C’est précisément parce qu’a priori, l’humble lecture matinale de la presse semble une pratique anodine et ô combien prosaïque, qu’il n’est pas interdit de la soumettre, elle aussi, à une rupture en tentant de la percevoir d’une autre manière. Pourquoi ne pas appréhender ces titres, ces faits divers, ces commentaires d’une éphémère actualité comme des prétextes au nécessaire rêve éveillé qui est l’habituel état de grâce de tout poète ?
Mais le rêve, et plus particulièrement la rêverie, entretiennent des rapports privilégiés avec la nostalgie et l’émotionnel, avec l’incertain et l’intemporel qui fondent, bien souvent, la substance même du texte poétique. Par quelle obscure alchimie, le spectaculaire et le fait d’actualité peuvent-ils entrer en contact fécond avec ces éléments fondateurs du poème ?

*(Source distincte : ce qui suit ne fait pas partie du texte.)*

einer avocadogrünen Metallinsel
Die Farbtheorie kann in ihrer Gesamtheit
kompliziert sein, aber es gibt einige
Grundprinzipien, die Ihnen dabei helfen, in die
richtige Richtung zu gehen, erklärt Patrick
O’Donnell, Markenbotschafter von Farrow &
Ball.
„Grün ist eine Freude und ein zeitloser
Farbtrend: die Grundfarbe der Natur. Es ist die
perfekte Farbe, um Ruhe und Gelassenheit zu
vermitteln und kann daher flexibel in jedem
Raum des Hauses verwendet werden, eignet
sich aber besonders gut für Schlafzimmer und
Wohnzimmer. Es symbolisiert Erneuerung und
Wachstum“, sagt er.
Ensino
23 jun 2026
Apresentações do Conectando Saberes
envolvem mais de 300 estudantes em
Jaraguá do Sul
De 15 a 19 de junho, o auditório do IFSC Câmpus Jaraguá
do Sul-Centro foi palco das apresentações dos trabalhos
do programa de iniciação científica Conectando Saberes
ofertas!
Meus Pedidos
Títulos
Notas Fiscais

Nous ne saurions le dire car le domaine de la création possède lui aussi, nous devrions dire lui surtout, ses zones d’ombre mais une chose s’impose : sans mise en contact, aucune fécondation ne peut s’opérer. Nous ne pouvons être certains du résultat mais il est nécessaire de tenter l’expérience car, bien souvent, titres et formules, commentaires et photographies ont éveillé en nous l’obscur désir d’en faire « autre chose ».

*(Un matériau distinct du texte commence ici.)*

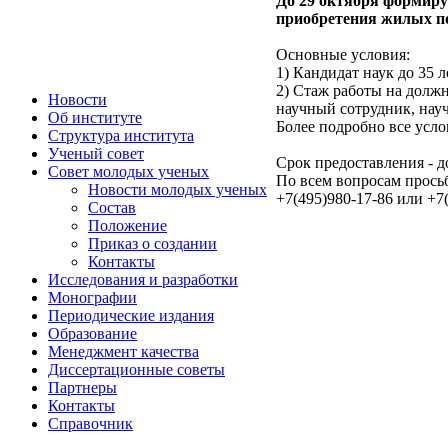
До 29 октября формиру
приобретения жилых п
Основные условия:
1) Кандидат наук до 35 л
2) Стаж работы на должн
Новости
научный сотрудник, науч
Об институте
Более подробно все усл
Структура института
Ученый совет
Срок предоставления - д
Совет молодых ученых
По всем вопросам прось
Новости молодых ученых
+7(495)980-17-86 или +7
Состав
Положение
Приказ о создании
Контакты
Исследования и разработки
Монографии
Периодические издания
Образование
Менеджмент качества
Диссертационные советы
Партнеры
Контакты
Справочник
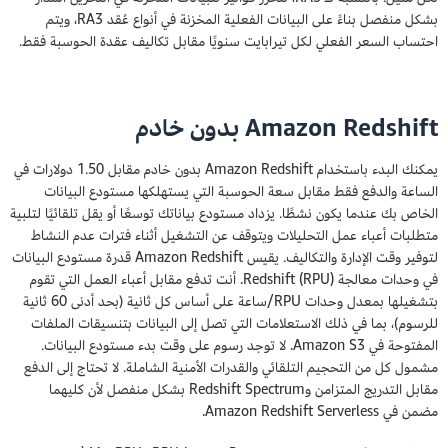
بشكل منفصل بناءً على البيانات الفعلية المخزنة في أنواع عُقد RA3، ويتم
احتساب السعر الفعلي لكل تيرابايت سنويًا مقابل تكاليف عقدة الحوسبة فقط.
Amazon Redshift بدون خادم
يمكنك البدء باستخدام Amazon Redshift بدون خادم مقابل 1.50 دولارات في
الساعة والدفع فقط مقابل سعة الحوسبة التي يستهلكها مستودع البيانات
الخاص بك عندما يكون نشطًا. يزداد مستودع بياناتك توسعًا أو يقل تلقائيًا لتلبية
متطلبات أعباء عمل التحليلات ويتوقف عن التشغيل أثناء فترات عدم النشاط
لتوفير وقت الإدارة والتكاليف. يقيس Amazon Redshift قدرة مستودع البيانات
في وحدات معالجة Redshift (RPU). أنت تدفع مقابل أعباء العمل التي تقوم
بتشغيلها بمعدل وحدات RPU/ساعة على أساس كل ثانية (بحد أدنى 60 ثانية
للرسوم)، بما في ذلك الاستعلامات التي تصل إلى البيانات بتنسيقات الملفات
المفتوحة في Amazon S3. لا توجد رسوم على وقت بدء مستودع البيانات.
مشمول كل من التحجيم التلقائي والقدرات الأمنية الشاملة. لا تحتاج إلى الدفع
مقابل التدريج المتزامن وRedshift Spectrum بشكل منفصل لأن كليهما
مضمن في Amazon Redshift Serverless.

t cette langue, cette langue faisant l’objet de tant de débats alors qu’elle-même en est de moins en moins souvent le vecteur, n’est-il pas indécent de l’introduire, de manière presque homéopathique et en tout cas fragmentaire, dans cette réalisation ?
Nous répondrons que la véritable indécence serait de ne pas opérer à son endroit la nécessaire rupture qui, ici aussi, mérite d’être introduite. Écartons d’emblée les arguments de ceux qui considèrent la défense de sa cause comme une démarche à la fois vaine et passéiste, pour nous tourner vers ceux qui ont pris son parti et s’investissent dans sa promotion.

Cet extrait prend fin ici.